DATA FOR THIS TASK: Begin

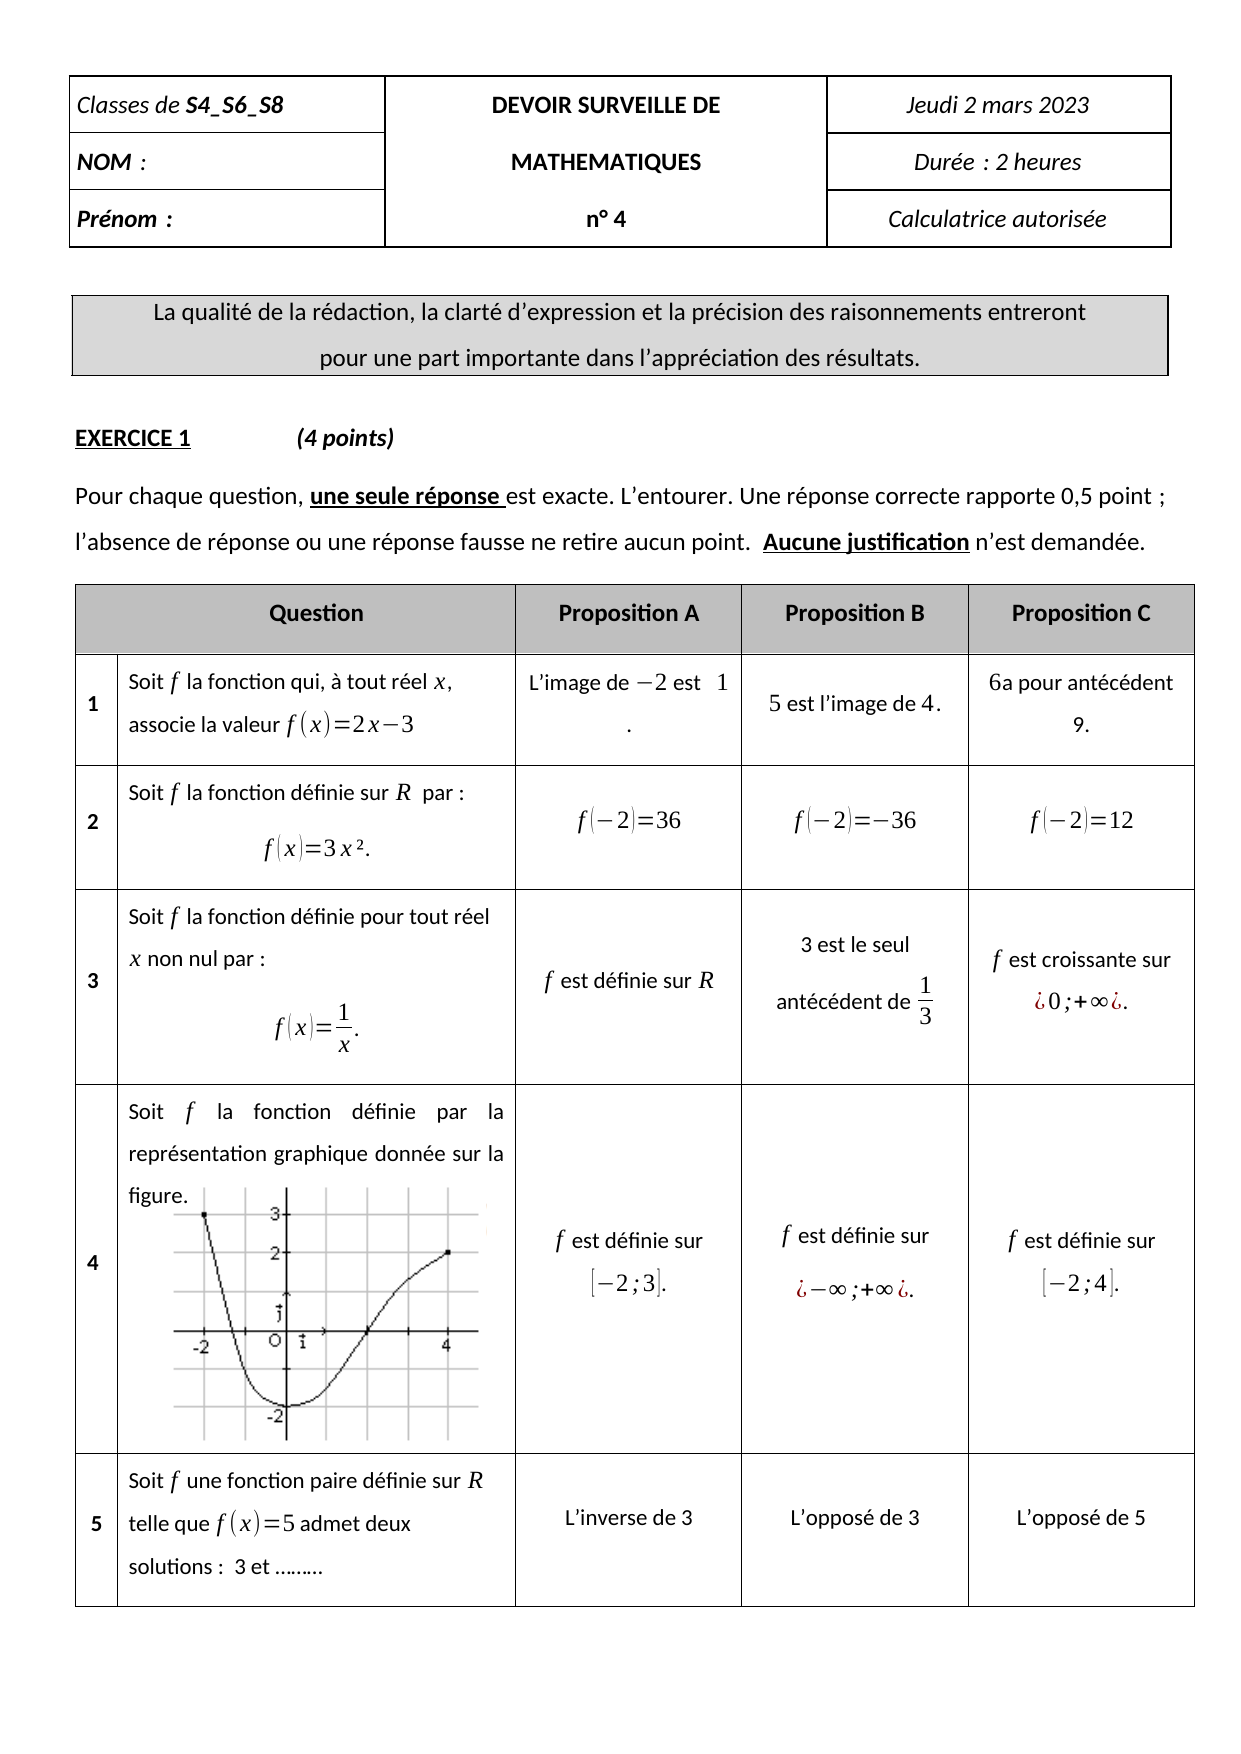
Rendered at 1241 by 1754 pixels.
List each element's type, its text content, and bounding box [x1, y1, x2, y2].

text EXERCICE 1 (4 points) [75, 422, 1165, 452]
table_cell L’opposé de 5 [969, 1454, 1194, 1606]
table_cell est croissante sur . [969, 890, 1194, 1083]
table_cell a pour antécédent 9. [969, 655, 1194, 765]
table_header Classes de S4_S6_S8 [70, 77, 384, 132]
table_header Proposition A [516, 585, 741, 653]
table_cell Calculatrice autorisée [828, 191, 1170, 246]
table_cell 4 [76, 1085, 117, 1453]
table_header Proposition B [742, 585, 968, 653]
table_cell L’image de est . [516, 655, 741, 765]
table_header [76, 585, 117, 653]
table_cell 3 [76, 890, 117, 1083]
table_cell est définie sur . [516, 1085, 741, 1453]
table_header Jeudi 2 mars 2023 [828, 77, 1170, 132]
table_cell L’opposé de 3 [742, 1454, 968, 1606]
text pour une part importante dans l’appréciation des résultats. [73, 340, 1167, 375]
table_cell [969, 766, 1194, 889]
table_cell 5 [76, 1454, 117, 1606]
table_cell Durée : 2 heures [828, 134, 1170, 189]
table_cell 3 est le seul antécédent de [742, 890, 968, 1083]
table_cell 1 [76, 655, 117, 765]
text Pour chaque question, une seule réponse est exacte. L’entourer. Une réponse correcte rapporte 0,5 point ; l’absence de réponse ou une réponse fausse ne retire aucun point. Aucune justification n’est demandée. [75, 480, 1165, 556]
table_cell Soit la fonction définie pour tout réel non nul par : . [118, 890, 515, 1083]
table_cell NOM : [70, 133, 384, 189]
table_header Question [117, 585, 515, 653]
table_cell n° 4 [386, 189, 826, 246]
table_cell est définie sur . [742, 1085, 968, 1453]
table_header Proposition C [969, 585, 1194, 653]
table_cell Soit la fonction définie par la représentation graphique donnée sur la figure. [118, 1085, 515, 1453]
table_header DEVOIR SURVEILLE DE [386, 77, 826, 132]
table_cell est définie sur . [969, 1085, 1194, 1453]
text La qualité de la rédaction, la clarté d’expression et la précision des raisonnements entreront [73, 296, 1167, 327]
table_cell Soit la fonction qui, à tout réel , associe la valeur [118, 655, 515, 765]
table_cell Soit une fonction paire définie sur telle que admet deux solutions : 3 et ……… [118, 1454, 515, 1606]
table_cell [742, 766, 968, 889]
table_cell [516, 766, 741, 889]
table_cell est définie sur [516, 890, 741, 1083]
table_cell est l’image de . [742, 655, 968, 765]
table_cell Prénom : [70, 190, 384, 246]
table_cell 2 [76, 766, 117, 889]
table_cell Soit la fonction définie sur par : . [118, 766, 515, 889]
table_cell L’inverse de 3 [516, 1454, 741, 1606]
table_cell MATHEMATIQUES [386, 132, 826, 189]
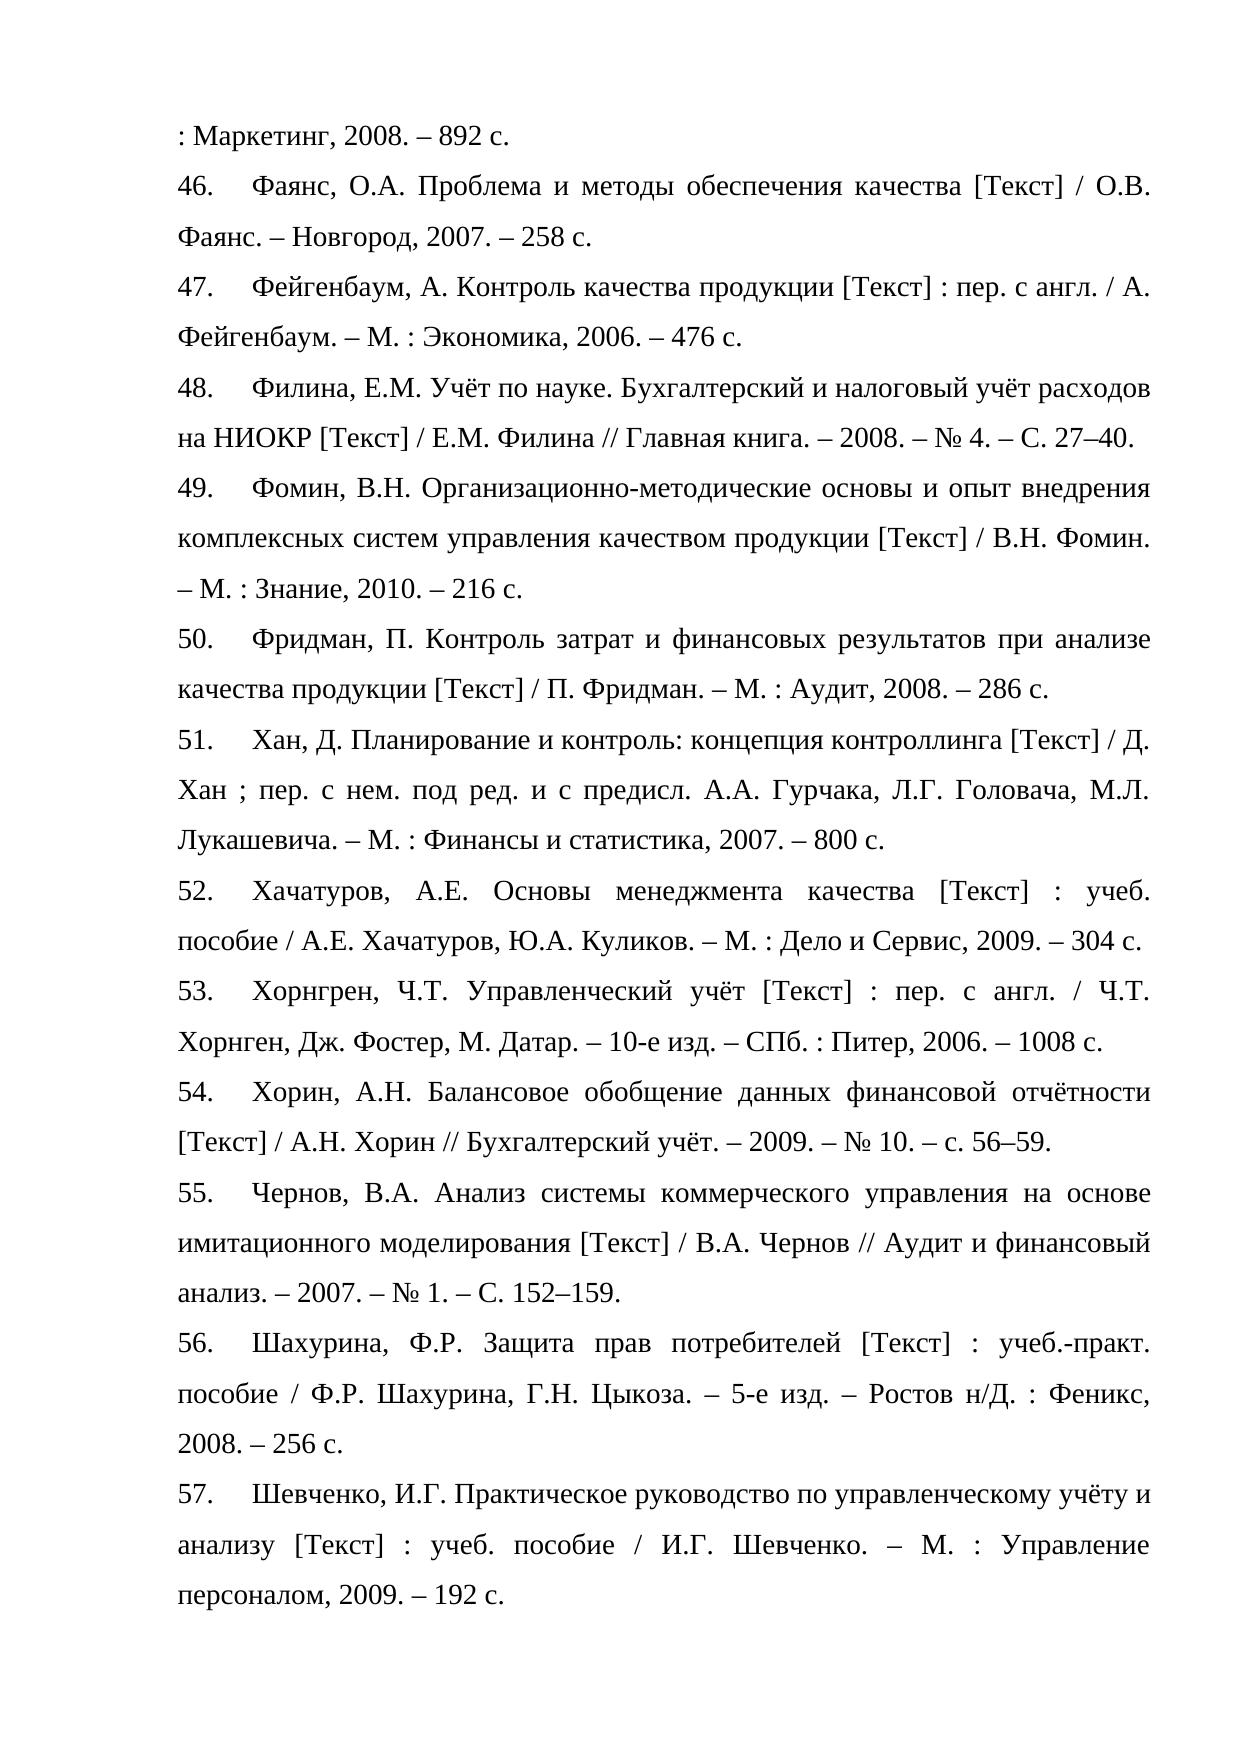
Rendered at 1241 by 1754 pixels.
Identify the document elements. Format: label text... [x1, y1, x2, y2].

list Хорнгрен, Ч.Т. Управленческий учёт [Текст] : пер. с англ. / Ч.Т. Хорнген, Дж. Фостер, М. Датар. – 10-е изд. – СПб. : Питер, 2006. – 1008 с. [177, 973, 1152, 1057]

DATA FOR THIS TASK: End

*DIRECTIVE*
When copying, output the data exactly and leave out the pictures.

*WRITTEN ANSWER*
Rendered at 1241 by 1754 pixels.
List each element's type, its text content, and bounding box [x1, y1, x2, y2].

text EXERCICE 1 (4 points) [75, 422, 1165, 452]
table_cell L’opposé de 5 [969, 1454, 1194, 1606]
table_cell est croissante sur . [969, 890, 1194, 1083]
table_cell a pour antécédent 9. [969, 655, 1194, 765]
table_header Classes de S4_S6_S8 [70, 77, 384, 132]
table_header Proposition A [516, 585, 741, 653]
table_cell Calculatrice autorisée [828, 191, 1170, 246]
table_cell 4 [76, 1085, 117, 1453]
table_header Proposition B [742, 585, 968, 653]
table_cell L’image de est . [516, 655, 741, 765]
table_header [76, 585, 117, 653]
table_cell 3 [76, 890, 117, 1083]
table_cell est définie sur . [516, 1085, 741, 1453]
table_header Jeudi 2 mars 2023 [828, 77, 1170, 132]
table_cell L’opposé de 3 [742, 1454, 968, 1606]
text pour une part importante dans l’appréciation des résultats. [73, 340, 1167, 375]
table_cell [969, 766, 1194, 889]
table_cell 5 [76, 1454, 117, 1606]
table_cell Durée : 2 heures [828, 134, 1170, 189]
table_cell 3 est le seul antécédent de [742, 890, 968, 1083]
table_cell 1 [76, 655, 117, 765]
text Pour chaque question, une seule réponse est exacte. L’entourer. Une réponse correcte rapporte 0,5 point ; l’absence de réponse ou une réponse fausse ne retire aucun point. Aucune justification n’est demandée. [75, 480, 1165, 556]
table_cell Soit la fonction définie pour tout réel non nul par : . [118, 890, 515, 1083]
table_cell NOM : [70, 133, 384, 189]
table_header Question [117, 585, 515, 653]
table_cell n° 4 [386, 189, 826, 246]
table_cell est définie sur . [742, 1085, 968, 1453]
table_header Proposition C [969, 585, 1194, 653]
table_cell Soit la fonction définie par la représentation graphique donnée sur la figure. [118, 1085, 515, 1453]
table_header DEVOIR SURVEILLE DE [386, 77, 826, 132]
table_cell est définie sur . [969, 1085, 1194, 1453]
text La qualité de la rédaction, la clarté d’expression et la précision des raisonnements entreront [73, 296, 1167, 327]
table_cell Soit la fonction qui, à tout réel , associe la valeur [118, 655, 515, 765]
table_cell Soit une fonction paire définie sur telle que admet deux solutions : 3 et ……… [118, 1454, 515, 1606]
table_cell [742, 766, 968, 889]
table_cell [516, 766, 741, 889]
table_cell est définie sur [516, 890, 741, 1083]
table_cell est l’image de . [742, 655, 968, 765]
table_cell Prénom : [70, 190, 384, 246]
table_cell 2 [76, 766, 117, 889]
table_cell Soit la fonction définie sur par : . [118, 766, 515, 889]
table_cell L’inverse de 3 [516, 1454, 741, 1606]
table_cell MATHEMATIQUES [386, 132, 826, 189]
Rendered at 1241 by 1754 pixels.
Identify the document elements. Format: label text... [x1, y1, x2, y2].

list Хорнгрен, Ч.Т. Управленческий учёт [Текст] : пер. с англ. / Ч.Т. Хорнген, Дж. Фостер, М. Датар. – 10-е изд. – СПб. : Питер, 2006. – 1008 с. [177, 973, 1152, 1057]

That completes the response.